» **WORK REQUIRED**: Find the lines below holding the word "measured" and copy each of them.

» **RECORDS FOR THIS EXERCISE**:
——

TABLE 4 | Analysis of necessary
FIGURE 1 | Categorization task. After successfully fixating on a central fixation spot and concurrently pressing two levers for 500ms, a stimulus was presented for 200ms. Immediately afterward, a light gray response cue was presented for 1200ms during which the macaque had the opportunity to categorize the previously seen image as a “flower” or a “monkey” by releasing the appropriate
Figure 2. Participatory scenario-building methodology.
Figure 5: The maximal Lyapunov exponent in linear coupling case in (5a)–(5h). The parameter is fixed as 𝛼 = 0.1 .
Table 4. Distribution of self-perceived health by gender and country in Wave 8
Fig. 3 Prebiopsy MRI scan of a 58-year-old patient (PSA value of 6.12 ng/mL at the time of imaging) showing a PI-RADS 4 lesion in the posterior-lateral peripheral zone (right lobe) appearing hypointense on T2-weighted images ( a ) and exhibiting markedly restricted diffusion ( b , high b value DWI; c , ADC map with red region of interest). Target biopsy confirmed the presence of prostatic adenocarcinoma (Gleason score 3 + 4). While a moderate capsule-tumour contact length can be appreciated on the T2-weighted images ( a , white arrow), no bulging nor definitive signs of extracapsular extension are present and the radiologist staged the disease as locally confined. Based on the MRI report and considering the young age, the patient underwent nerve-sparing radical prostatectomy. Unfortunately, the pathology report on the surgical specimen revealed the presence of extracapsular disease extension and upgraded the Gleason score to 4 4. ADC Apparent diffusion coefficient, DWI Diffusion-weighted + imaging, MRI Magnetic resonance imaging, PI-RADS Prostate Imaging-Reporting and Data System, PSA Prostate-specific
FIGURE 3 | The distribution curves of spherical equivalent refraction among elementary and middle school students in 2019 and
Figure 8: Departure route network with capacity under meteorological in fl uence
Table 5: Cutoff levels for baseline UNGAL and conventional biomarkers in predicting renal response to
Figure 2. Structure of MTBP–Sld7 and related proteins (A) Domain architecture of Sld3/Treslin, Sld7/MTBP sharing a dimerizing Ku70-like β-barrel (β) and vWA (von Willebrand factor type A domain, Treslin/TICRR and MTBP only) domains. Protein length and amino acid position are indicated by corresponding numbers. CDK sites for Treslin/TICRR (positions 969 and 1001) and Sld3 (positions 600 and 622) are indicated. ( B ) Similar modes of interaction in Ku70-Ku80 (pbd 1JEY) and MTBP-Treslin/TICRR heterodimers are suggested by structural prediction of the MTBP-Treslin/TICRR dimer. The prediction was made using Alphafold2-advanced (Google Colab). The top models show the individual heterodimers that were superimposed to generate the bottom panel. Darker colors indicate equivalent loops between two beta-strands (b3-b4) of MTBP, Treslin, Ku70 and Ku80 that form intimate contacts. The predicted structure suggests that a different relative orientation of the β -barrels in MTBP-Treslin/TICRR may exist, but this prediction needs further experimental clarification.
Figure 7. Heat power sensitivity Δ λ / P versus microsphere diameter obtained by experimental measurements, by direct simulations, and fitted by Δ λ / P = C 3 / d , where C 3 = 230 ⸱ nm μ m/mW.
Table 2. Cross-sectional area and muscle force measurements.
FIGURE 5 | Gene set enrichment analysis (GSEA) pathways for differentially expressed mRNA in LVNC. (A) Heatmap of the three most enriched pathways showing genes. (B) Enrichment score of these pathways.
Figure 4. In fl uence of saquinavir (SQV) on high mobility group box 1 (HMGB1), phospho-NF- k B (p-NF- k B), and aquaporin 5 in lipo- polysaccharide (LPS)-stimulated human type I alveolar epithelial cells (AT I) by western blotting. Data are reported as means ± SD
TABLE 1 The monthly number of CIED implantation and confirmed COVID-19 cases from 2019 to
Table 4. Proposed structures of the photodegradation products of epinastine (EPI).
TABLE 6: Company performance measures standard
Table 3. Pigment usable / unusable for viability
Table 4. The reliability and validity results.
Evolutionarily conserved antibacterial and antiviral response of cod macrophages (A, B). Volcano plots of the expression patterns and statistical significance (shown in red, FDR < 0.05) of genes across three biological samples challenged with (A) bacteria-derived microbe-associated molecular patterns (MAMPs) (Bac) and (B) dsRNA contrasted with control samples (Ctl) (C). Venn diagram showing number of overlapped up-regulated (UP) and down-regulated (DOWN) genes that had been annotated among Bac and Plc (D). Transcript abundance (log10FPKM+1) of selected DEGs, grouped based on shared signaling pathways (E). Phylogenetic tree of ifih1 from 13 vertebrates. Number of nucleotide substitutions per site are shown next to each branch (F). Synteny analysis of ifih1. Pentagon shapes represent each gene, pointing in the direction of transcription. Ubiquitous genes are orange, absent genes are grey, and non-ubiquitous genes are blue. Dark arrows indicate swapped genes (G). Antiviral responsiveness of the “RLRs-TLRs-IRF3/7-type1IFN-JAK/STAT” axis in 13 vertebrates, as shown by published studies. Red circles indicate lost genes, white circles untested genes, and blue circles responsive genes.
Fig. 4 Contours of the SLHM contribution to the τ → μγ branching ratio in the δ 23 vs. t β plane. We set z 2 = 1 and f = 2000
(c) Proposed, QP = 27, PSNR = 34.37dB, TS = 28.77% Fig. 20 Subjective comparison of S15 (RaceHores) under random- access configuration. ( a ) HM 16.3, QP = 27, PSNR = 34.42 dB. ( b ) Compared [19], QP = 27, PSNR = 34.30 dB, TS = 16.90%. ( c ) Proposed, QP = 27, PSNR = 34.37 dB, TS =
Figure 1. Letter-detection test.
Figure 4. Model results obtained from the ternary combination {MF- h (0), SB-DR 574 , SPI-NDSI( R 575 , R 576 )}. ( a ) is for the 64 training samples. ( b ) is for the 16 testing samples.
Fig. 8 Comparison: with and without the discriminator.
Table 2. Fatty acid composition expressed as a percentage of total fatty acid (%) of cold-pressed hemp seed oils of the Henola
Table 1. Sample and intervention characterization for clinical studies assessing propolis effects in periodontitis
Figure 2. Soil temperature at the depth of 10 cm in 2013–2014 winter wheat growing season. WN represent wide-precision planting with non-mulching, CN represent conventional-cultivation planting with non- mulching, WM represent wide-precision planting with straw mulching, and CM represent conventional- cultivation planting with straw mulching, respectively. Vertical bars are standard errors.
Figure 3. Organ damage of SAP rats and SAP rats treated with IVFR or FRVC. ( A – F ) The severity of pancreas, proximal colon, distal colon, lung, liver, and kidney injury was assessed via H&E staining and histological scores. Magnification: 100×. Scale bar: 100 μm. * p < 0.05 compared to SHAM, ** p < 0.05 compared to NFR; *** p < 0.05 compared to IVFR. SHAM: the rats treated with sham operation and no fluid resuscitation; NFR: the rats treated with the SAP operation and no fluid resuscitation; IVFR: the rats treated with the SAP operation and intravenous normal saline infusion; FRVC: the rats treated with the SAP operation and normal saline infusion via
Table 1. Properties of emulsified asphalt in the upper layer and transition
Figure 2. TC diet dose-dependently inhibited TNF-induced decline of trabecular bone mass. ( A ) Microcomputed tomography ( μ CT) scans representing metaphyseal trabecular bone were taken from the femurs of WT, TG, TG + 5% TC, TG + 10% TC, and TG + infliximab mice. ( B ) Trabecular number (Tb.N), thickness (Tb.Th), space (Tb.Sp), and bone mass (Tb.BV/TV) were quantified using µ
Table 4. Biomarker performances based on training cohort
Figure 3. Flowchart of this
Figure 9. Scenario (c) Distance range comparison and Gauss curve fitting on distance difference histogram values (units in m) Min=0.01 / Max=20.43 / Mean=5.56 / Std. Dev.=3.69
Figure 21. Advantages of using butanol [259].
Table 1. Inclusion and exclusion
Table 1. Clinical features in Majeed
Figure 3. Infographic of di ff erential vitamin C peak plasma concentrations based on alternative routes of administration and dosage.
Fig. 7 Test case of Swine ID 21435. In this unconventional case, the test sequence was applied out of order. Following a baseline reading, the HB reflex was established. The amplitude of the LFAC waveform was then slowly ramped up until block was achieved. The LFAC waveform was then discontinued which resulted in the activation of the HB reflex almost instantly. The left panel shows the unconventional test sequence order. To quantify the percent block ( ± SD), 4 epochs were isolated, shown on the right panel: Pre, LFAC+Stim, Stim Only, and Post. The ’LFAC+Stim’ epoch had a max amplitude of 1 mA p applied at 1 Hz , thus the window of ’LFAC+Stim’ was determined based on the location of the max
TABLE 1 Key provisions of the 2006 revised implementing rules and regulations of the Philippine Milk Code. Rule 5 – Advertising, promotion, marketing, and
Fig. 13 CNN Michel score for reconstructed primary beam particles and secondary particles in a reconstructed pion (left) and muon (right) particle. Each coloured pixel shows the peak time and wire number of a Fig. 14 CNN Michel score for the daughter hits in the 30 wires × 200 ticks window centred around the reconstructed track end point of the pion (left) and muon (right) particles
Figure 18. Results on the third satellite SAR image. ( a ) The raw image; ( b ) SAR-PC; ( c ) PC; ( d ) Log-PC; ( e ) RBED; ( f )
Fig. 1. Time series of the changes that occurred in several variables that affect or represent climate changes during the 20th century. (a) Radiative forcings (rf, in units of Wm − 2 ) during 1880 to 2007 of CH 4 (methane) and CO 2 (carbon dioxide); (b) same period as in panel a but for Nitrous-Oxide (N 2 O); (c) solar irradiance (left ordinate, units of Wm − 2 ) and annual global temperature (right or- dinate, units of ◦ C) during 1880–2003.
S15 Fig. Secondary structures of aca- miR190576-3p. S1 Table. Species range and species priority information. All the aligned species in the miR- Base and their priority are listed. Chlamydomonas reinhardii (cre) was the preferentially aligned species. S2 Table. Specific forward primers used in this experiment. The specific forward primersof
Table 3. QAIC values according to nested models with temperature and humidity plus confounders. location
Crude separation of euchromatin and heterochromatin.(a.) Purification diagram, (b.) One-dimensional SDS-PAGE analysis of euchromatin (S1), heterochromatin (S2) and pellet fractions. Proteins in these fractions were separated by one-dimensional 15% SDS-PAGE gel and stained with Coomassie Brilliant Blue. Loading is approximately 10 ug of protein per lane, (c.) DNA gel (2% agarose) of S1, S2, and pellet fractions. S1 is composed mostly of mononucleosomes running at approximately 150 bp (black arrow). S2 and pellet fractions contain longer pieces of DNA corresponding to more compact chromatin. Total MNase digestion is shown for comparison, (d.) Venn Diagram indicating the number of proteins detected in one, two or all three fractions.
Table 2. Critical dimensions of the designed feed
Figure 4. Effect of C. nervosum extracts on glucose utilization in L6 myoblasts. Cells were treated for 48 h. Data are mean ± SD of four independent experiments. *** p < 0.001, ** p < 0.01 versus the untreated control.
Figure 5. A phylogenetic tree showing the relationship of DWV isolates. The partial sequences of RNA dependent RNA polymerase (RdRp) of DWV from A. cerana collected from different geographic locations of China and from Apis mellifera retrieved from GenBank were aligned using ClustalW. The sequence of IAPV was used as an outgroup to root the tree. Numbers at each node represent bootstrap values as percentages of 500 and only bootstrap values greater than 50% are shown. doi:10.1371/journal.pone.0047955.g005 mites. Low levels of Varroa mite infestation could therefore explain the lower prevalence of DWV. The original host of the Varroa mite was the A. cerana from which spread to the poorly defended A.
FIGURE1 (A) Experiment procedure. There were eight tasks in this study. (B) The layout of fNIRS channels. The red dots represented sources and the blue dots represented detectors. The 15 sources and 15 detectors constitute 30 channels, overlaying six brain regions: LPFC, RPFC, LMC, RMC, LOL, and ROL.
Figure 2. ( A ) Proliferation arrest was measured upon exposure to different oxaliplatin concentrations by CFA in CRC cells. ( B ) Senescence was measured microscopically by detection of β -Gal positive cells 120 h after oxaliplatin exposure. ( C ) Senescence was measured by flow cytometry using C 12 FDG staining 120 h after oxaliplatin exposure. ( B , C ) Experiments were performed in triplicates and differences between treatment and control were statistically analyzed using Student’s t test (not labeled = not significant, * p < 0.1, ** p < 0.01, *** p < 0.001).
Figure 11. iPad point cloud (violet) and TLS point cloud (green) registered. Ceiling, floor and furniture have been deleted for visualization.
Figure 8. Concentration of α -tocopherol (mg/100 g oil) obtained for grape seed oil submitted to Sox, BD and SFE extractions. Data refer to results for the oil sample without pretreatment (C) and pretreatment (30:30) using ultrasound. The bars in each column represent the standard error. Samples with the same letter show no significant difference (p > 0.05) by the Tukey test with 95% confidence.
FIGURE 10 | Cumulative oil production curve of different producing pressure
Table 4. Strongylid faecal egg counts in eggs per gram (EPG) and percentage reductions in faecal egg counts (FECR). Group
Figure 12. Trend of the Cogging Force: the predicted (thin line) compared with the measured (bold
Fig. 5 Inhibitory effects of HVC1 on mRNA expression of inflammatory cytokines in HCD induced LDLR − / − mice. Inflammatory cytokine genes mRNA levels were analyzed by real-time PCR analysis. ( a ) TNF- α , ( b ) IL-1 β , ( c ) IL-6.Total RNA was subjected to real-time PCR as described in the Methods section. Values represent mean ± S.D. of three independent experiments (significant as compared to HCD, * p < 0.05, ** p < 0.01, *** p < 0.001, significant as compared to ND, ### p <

——

» **RESPONSE AREA**:
Figure 2. ( A ) Proliferation arrest was measured upon exposure to different oxaliplatin concentrations by CFA in CRC cells. ( B ) Senescence was measured microscopically by detection of β -Gal positive cells 120 h after oxaliplatin exposure. ( C ) Senescence was measured by flow cytometry using C 12 FDG staining 120 h after oxaliplatin exposure. ( B , C ) Experiments were performed in triplicates and differences between treatment and control were statistically analyzed using Student’s t test (not labeled = not significant, * p < 0.1, ** p < 0.01, *** p < 0.001).
Figure 12. Trend of the Cogging Force: the predicted (thin line) compared with the measured (bold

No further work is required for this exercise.